3 Material und Methoden
3.1 Versuchstiere
Für die Untersuchungen wurden Tiere verschiedener Rassen und unterschiedlichen Alters eingesetzt. Im Folgenden sind die einzelnen Tiergruppen dargestellt, welche für die Untersuchungen ausgewählt wurden. Bei der Auswahl der Tiergruppen wurde auf Aspekte wie Parität, klinische Allgemeingesundheit und klinische Eutergesundheit innerhalb der Tiergruppen geachtet. Die Eutergesundheit wurde anhand der Zellzahl pro ml Milch und dem Nachweis euterpathogener Mikroorganismen (Vierfeldertafel der Deutschen Veterinärmedizinischen Gesellschaft) definiert (KRÖMKER 2007).
Färsen (K1)
Es handelte sich bei den Kontrolltieren um zwei klinisch gesunde Färsen der Rasse Deutsch- Fleckvieh im Alter von 2 Jahren, die im Versuchsschlachthof Grub getötet wurden. Die Tiere waren zum Zeitpunkt der Tötung noch nicht in Laktation, vorberichtlich Mastitis-frei und hatten zum Zeitpunkt der Tötung keinerlei Anzeichen einer klinischen Mastitis. Diese Tiergruppe wurde gewählt, um den Einfluss der Laktation auf die Leukozytenpopulation der Zitze gegenüber nicht laktierenden Tieren abgrenzen zu können.
Adulte, eutergesunde, laktierende Rinder (K2)
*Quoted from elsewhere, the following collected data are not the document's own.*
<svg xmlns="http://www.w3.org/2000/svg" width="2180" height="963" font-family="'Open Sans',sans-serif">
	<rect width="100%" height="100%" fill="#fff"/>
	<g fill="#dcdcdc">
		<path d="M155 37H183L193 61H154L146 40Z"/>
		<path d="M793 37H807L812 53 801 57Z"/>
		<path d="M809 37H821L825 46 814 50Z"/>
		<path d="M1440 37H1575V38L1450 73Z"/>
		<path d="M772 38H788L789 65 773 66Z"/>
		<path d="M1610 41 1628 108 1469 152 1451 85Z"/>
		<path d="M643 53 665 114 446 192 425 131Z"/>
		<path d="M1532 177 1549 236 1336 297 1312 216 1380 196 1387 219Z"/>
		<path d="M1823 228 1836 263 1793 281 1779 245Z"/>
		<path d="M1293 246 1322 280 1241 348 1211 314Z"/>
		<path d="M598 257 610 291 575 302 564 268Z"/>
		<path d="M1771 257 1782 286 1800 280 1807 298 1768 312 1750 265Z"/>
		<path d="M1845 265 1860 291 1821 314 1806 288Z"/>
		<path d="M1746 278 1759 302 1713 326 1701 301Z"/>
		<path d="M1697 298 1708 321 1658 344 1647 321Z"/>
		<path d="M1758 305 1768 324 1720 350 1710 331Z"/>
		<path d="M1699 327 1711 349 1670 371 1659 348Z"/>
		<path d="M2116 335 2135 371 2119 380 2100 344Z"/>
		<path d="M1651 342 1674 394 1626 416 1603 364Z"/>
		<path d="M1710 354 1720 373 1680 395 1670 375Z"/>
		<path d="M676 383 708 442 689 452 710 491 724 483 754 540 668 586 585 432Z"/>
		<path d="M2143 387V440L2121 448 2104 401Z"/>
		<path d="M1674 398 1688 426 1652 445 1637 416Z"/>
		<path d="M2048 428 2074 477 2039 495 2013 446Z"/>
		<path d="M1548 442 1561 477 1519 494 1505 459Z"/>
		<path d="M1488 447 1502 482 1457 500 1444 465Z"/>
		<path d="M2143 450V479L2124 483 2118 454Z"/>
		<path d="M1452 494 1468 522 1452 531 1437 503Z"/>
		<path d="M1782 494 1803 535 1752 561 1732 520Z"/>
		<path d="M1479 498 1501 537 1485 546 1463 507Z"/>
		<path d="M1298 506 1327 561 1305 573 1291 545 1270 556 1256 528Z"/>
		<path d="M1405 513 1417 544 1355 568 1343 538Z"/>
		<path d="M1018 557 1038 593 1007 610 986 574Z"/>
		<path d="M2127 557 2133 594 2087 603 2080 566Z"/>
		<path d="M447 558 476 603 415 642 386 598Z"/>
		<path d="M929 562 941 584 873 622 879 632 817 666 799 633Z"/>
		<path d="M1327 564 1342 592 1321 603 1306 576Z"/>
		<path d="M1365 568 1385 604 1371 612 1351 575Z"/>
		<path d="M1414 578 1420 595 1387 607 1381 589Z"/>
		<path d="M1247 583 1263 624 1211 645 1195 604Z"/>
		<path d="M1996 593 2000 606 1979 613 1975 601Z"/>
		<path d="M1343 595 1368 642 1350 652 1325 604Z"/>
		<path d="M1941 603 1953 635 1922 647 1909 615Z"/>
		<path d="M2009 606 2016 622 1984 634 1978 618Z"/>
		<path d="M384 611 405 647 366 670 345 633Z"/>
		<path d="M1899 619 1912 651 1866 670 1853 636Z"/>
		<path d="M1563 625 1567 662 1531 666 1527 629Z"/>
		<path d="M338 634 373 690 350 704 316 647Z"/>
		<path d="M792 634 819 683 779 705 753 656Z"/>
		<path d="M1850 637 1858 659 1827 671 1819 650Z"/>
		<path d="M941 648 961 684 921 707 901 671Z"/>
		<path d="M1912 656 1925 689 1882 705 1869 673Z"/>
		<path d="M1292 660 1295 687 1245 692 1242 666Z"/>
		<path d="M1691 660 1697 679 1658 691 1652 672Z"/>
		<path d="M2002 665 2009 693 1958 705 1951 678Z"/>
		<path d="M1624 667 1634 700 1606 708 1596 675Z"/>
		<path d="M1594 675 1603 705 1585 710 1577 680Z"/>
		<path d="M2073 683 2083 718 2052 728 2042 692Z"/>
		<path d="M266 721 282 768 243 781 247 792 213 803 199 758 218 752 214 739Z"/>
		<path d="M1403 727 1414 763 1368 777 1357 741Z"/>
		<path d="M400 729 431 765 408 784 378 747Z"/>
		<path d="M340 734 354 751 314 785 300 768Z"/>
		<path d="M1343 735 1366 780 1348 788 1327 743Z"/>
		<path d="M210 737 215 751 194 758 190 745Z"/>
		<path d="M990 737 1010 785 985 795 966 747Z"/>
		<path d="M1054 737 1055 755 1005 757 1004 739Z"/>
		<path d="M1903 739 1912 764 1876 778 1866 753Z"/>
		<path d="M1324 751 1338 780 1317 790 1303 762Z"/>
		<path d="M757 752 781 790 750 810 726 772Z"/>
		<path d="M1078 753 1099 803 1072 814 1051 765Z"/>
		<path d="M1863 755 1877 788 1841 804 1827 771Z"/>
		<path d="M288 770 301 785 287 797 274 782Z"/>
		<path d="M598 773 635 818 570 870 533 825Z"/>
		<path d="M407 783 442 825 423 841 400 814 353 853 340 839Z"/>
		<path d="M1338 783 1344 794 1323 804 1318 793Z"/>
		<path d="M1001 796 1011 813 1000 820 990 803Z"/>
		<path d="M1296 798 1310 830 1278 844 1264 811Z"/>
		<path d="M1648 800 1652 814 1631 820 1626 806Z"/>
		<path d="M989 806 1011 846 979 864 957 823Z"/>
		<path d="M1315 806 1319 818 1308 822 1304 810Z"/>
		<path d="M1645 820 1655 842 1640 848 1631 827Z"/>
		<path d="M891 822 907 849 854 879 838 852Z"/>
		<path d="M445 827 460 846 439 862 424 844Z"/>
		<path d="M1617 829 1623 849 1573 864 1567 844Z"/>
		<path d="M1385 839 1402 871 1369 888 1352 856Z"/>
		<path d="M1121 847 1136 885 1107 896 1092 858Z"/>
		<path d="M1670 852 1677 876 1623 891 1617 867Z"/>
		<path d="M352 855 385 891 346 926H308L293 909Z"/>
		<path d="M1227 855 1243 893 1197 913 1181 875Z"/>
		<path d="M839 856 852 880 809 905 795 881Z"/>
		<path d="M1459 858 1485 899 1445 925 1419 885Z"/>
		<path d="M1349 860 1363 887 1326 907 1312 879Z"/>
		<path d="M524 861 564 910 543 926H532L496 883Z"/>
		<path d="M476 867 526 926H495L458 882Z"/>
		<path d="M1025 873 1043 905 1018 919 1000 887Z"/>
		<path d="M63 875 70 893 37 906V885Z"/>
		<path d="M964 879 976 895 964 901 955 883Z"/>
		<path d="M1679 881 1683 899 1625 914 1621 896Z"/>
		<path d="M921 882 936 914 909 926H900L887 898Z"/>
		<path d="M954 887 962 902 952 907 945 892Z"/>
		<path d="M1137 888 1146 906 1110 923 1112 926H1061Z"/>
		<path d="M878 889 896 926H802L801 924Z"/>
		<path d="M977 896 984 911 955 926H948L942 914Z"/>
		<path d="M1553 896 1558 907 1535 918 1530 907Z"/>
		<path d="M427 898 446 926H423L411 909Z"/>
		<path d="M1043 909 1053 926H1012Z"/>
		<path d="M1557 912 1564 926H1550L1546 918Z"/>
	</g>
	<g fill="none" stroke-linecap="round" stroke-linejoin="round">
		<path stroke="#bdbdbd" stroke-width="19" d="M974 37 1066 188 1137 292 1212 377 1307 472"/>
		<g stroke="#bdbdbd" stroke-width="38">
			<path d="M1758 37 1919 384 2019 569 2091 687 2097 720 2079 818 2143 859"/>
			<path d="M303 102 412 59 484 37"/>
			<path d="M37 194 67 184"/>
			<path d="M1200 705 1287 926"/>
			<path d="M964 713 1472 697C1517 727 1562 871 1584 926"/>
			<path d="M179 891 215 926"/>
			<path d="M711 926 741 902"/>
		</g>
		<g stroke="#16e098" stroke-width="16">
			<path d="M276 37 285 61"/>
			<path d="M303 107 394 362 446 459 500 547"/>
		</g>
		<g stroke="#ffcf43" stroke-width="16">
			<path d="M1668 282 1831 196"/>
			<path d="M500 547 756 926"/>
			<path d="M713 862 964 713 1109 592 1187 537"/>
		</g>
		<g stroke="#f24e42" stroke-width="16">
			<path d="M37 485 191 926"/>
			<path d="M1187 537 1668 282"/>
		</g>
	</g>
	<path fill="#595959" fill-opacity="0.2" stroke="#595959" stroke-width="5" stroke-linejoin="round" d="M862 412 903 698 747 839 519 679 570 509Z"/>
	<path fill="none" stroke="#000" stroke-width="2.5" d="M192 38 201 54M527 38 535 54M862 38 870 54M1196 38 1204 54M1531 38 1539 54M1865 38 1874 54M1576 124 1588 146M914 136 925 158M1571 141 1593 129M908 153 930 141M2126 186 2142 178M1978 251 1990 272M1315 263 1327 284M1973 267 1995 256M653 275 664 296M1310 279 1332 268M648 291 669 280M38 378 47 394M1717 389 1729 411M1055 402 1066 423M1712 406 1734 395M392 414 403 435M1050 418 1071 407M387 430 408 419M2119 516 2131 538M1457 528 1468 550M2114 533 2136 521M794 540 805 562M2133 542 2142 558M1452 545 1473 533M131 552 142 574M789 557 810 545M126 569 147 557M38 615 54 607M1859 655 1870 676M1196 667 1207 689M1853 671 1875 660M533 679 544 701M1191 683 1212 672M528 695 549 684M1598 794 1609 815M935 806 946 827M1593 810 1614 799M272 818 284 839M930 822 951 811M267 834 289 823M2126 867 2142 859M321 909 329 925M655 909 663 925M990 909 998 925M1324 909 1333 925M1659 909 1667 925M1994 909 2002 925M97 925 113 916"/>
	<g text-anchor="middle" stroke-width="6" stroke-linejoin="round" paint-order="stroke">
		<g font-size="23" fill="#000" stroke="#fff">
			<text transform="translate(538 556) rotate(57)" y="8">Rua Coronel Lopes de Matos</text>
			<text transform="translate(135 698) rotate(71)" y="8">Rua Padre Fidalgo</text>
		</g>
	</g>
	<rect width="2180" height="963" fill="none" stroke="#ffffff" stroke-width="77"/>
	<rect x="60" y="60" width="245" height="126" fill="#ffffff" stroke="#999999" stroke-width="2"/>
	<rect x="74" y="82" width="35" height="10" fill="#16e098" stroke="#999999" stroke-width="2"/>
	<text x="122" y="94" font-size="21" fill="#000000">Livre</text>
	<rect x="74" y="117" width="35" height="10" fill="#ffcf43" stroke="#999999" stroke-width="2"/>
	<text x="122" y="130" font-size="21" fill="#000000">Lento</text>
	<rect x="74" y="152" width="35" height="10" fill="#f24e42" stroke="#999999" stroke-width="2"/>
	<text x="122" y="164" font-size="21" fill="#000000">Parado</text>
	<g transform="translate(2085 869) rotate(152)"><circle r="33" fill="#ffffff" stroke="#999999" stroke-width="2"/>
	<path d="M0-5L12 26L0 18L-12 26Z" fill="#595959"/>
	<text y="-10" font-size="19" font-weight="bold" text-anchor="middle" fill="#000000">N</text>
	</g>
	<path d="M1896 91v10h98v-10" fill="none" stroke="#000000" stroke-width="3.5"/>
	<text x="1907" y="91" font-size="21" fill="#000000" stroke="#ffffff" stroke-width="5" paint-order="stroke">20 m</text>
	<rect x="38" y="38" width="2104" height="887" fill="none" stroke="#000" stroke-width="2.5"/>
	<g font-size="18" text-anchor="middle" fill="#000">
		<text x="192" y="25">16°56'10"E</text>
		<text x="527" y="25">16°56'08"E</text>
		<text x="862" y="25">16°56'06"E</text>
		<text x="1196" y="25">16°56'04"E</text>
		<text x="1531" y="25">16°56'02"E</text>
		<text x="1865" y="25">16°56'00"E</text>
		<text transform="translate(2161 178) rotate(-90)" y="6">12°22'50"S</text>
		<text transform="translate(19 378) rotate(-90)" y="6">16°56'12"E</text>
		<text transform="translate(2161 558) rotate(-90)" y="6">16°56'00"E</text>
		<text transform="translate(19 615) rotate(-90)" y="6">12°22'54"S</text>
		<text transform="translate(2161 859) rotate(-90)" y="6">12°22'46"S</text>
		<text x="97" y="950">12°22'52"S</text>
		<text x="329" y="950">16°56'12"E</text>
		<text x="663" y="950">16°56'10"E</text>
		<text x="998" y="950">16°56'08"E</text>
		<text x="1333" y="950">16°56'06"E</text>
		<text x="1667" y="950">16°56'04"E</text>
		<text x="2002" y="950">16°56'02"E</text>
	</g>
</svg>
Die Tiere (n=7) stammten aus der Klinik für Rinder der Tierärztlichen Hochschule Hannover (Holstein-Friesian), dem Veterinär-Anatomischen Institut der Universität Zürich (Holstein- Frisian), der Klinik für Wiederkäuer der Ludwig-Maximilians-Universität München (Deutsch-Fleckvieh) sowie dem Schlachthof Buchloe (Deutsch-Braunvieh). Das Alter lag zwischen 2 und 5 Jahren. Alle Tiere waren zum Zeitpunkt der Probenentnahme in Laktation und hatten keinerlei Anzeichen einer klinischen oder subklinischen Mastitis. Die subklinische Mastitis war bestimmbar durch den Nachweis euterpathogener Mikroorganismen sowie durch Bestimmung des Zellgehalts pro ml Milch. Diese Gruppe diente der Makrophagen- Charakterisierung durch die Immunhistochemie und gilt neben den Färsen als Kontrollgruppe.